[EXTRACTED INFORMATION Boundary: Start]

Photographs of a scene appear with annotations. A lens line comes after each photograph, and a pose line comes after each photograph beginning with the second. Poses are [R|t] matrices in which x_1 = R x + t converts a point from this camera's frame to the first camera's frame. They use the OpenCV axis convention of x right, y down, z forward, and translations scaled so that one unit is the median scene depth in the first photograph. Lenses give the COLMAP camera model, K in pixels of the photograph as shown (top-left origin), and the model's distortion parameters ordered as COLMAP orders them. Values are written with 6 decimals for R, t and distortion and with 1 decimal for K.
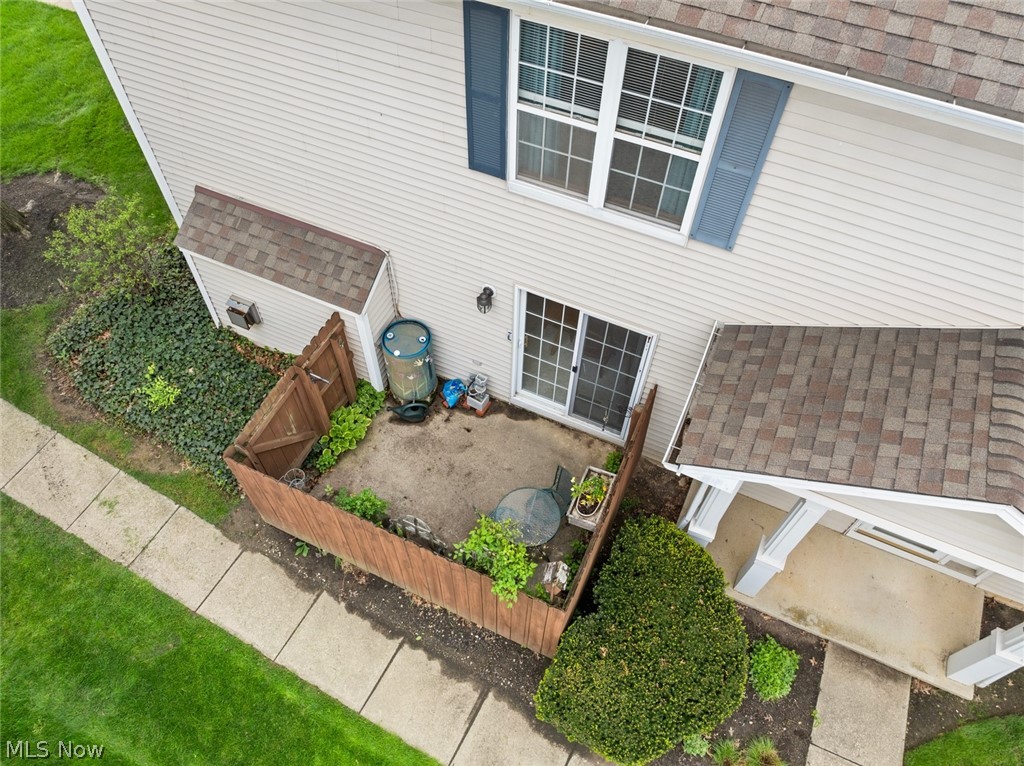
lens RADIAL K [[726.1, 0, 511.7], [0, 726.1, 383.1], [0, 0, 1]] dist [-0.038095, -0.000026]
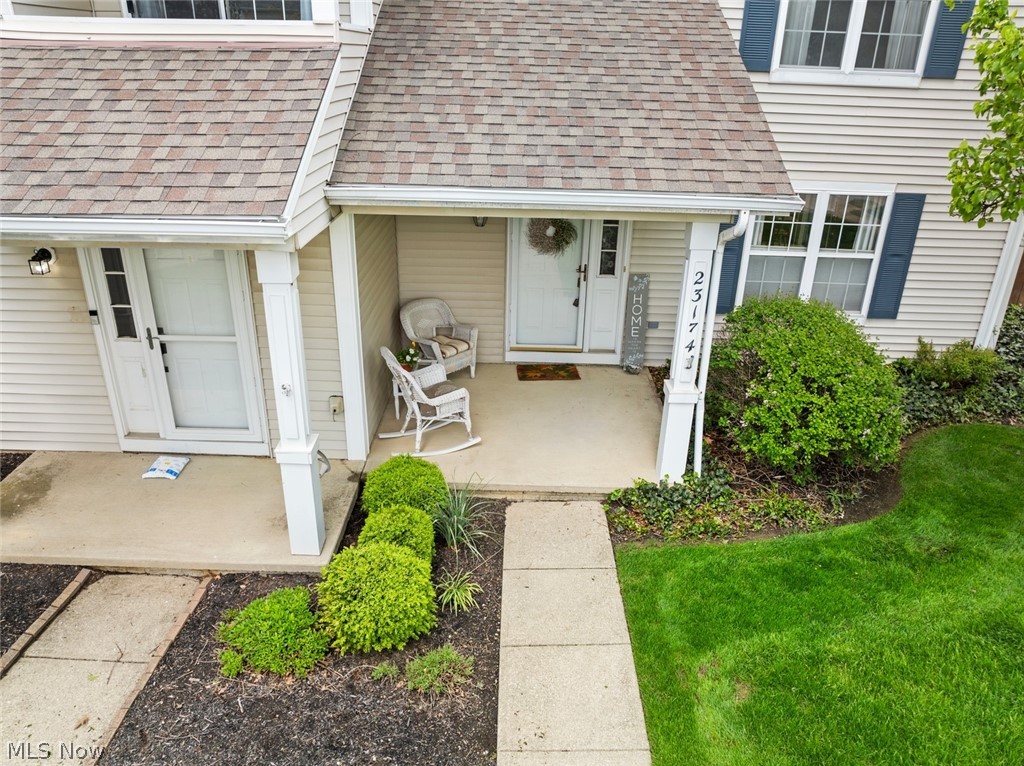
lens RADIAL K [[726.1, 0, 510.5], [0, 726.1, 388.2], [0, 0, 1]] dist [-0.038095, -0.000026]
pose [[0.904364, -0.169719, 0.391562, -1.017060], [0.339797, 0.841469, -0.420081, 0.554276], [-0.258192, 0.512958, 0.818664, 0.411987]]
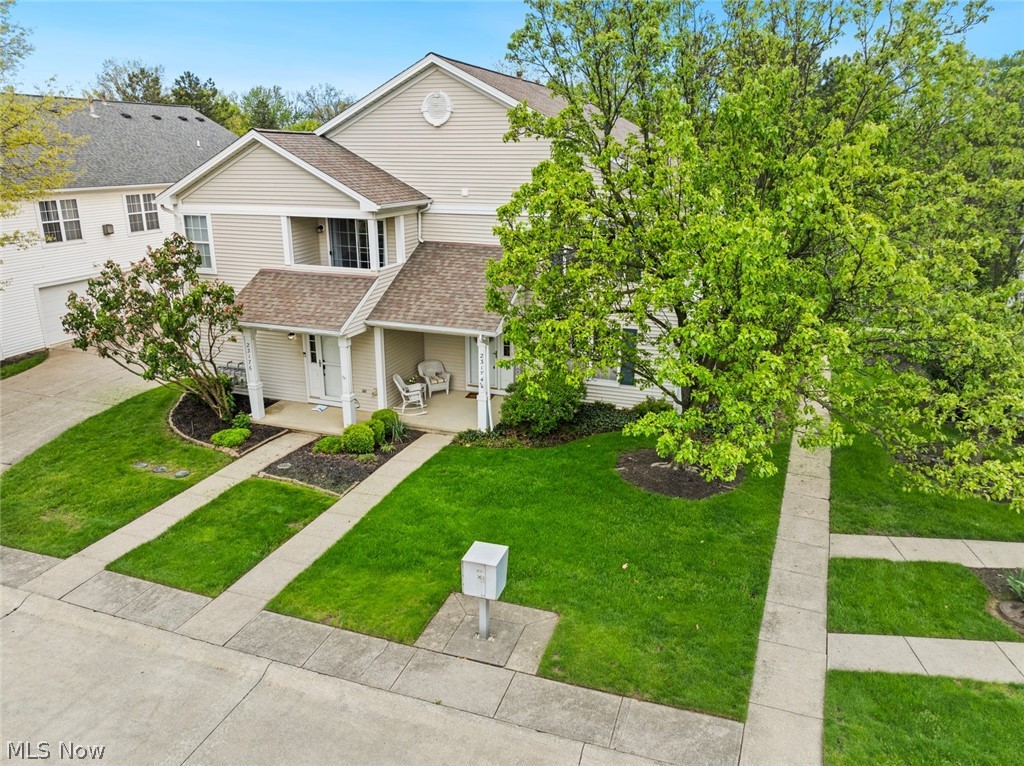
lens RADIAL K [[726.1, 0, 512.3], [0, 726.1, 385.6], [0, 0, 1]] dist [-0.038095, -0.000026]
pose [[0.994332, -0.038699, 0.099030, -0.546002], [0.090033, 0.801901, -0.590635, 1.910042], [-0.056555, 0.596203, 0.800839, -1.169282]]
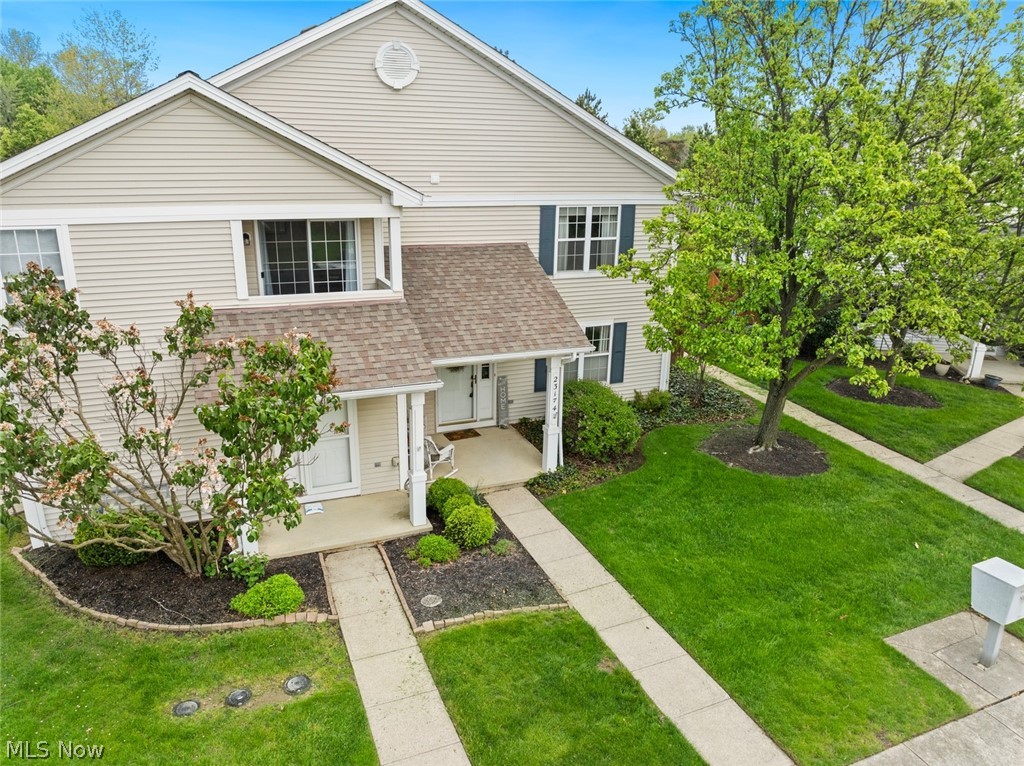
lens RADIAL K [[726.1, 0, 509.5], [0, 726.1, 386.4], [0, 0, 1]] dist [-0.038095, -0.000026]
pose [[0.664410, -0.228269, 0.711655, -2.132937], [0.601172, 0.728953, -0.327444, 0.792601], [-0.444018, 0.645384, 0.621553, -0.292028]]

[EXTRACTED INFORMATION Boundary: End]

▸ **GOAL OF THE EXERCISE**: Copy all the lines above word for word, but leave the pictures out of your answer.

▸ **PROBLEM SOLUTION**:
Photographs of a scene appear with annotations. A lens line comes after each photograph, and a pose line comes after each photograph beginning with the second. Poses are [R|t] matrices in which x_1 = R x + t converts a point from this camera's frame to the first camera's frame. They use the OpenCV axis convention of x right, y down, z forward, and translations scaled so that one unit is the median scene depth in the first photograph. Lenses give the COLMAP camera model, K in pixels of the photograph as shown (top-left origin), and the model's distortion parameters ordered as COLMAP orders them. Values are written with 6 decimals for R, t and distortion and with 1 decimal for K.
lens RADIAL K [[726.1, 0, 511.7], [0, 726.1, 383.1], [0, 0, 1]] dist [-0.038095, -0.000026]
lens RADIAL K [[726.1, 0, 510.5], [0, 726.1, 388.2], [0, 0, 1]] dist [-0.038095, -0.000026]
pose [[0.904364, -0.169719, 0.391562, -1.017060], [0.339797, 0.841469, -0.420081, 0.554276], [-0.258192, 0.512958, 0.818664, 0.411987]]
lens RADIAL K [[726.1, 0, 512.3], [0, 726.1, 385.6], [0, 0, 1]] dist [-0.038095, -0.000026]
pose [[0.994332, -0.038699, 0.099030, -0.546002], [0.090033, 0.801901, -0.590635, 1.910042], [-0.056555, 0.596203, 0.800839, -1.169282]]
lens RADIAL K [[726.1, 0, 509.5], [0, 726.1, 386.4], [0, 0, 1]] dist [-0.038095, -0.000026]
pose [[0.664410, -0.228269, 0.711655, -2.132937], [0.601172, 0.728953, -0.327444, 0.792601], [-0.444018, 0.645384, 0.621553, -0.292028]]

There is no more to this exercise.